— Extrait cité —
'''
DB : Le monde du cinéma a changé de point
de vue sur l’animation. Kirikou a mis en évidence
l’existence d’un vrai marché, pas forcément
à prendre à Disney, avec de réelles possibilités
de croissance. Cela avait été préparé par
la concurrence entre les studios américains (Fox et Dreamworks
face à Disney). En six mois se sont succédés Mulan,
Le Prince d’Egypte, Kirikou, Fourmiz, 1001 pattes, Babar et
Le Château des singes, sans aucun échec. Mais la
façon dont le public voit l’animation avait déjà
changé : s’il y avait bien eu des précédents
avec La Planète sauvage et Fritz the Cat, il
est évident que la génération actuelle n’a
plus les mêmes inhibitions face à l’animation pour
adultes : nourrie de mangas animés à la télévision
et de lectures de bandes dessinées, elle est plus réceptive
à l’art graphique narratif. Par ailleurs, une partie du public
demande plus de films pour enfants, des alternatives (et l’animation
n’est pas seule à répondre à cette demande,
comme le prouve le succès de Microcosmos ou Himalaya).
'''
— Données fournies —
'''
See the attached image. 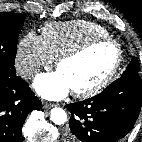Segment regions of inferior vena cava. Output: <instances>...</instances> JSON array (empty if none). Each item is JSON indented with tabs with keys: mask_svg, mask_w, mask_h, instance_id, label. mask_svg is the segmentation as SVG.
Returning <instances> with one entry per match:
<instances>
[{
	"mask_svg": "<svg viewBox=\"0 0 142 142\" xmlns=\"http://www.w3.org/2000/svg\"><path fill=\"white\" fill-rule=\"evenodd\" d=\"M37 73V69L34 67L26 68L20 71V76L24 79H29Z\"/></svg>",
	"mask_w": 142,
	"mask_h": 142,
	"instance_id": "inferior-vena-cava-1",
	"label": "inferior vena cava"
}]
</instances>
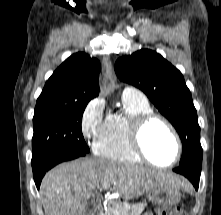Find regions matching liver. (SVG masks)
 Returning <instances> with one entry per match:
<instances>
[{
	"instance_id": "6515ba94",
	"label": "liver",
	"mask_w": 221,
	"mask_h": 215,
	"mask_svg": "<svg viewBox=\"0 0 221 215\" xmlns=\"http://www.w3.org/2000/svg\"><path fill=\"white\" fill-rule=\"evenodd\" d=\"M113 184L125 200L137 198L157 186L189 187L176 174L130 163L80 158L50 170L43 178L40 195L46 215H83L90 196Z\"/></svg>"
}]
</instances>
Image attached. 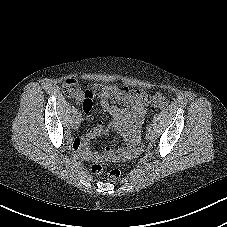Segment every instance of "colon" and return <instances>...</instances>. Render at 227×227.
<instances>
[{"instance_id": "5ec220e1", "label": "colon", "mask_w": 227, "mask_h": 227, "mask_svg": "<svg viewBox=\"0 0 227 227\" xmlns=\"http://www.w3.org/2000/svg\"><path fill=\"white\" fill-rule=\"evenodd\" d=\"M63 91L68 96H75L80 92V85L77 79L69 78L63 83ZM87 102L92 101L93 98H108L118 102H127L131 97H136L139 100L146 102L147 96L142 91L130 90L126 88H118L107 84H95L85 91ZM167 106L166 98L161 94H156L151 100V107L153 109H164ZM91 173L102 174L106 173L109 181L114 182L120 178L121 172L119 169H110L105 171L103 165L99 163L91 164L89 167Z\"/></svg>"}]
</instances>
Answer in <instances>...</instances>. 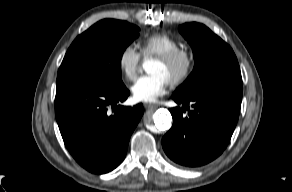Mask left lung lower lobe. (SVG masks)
'''
'''
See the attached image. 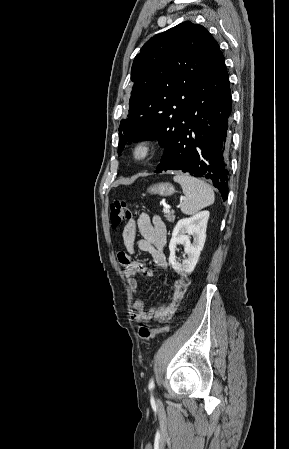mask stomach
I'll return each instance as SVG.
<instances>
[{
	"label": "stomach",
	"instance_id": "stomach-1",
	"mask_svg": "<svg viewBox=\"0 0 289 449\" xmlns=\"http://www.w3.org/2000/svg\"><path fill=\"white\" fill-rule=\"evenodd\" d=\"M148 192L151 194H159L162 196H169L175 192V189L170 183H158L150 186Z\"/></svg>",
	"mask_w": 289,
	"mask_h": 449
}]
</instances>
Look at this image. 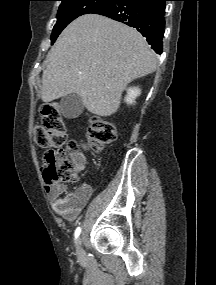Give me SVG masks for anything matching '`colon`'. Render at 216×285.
'''
— Consigne —
Citez en entier, mot pour mot, l'extrait sur le cinéma d'animation. Ces données n'ont aucun lien avec l'extrait.

— Résultat —
DB : Le monde du cinéma a changé de point
de vue sur l’animation. Kirikou a mis en évidence
l’existence d’un vrai marché, pas forcément
à prendre à Disney, avec de réelles possibilités
de croissance. Cela avait été préparé par
la concurrence entre les studios américains (Fox et Dreamworks
face à Disney). En six mois se sont succédés Mulan,
Le Prince d’Egypte, Kirikou, Fourmiz, 1001 pattes, Babar et
Le Château des singes, sans aucun échec. Mais la
façon dont le public voit l’animation avait déjà
changé : s’il y avait bien eu des précédents
avec La Planète sauvage et Fritz the Cat, il
est évident que la génération actuelle n’a
plus les mêmes inhibitions face à l’animation pour
adultes : nourrie de mangas animés à la télévision
et de lectures de bandes dessinées, elle est plus réceptive
à l’art graphique narratif. Par ailleurs, une partie du public
demande plus de films pour enfants, des alternatives (et l’animation
n’est pas seule à répondre à cette demande,
comme le prouve le succès de Microcosmos ou Himalaya).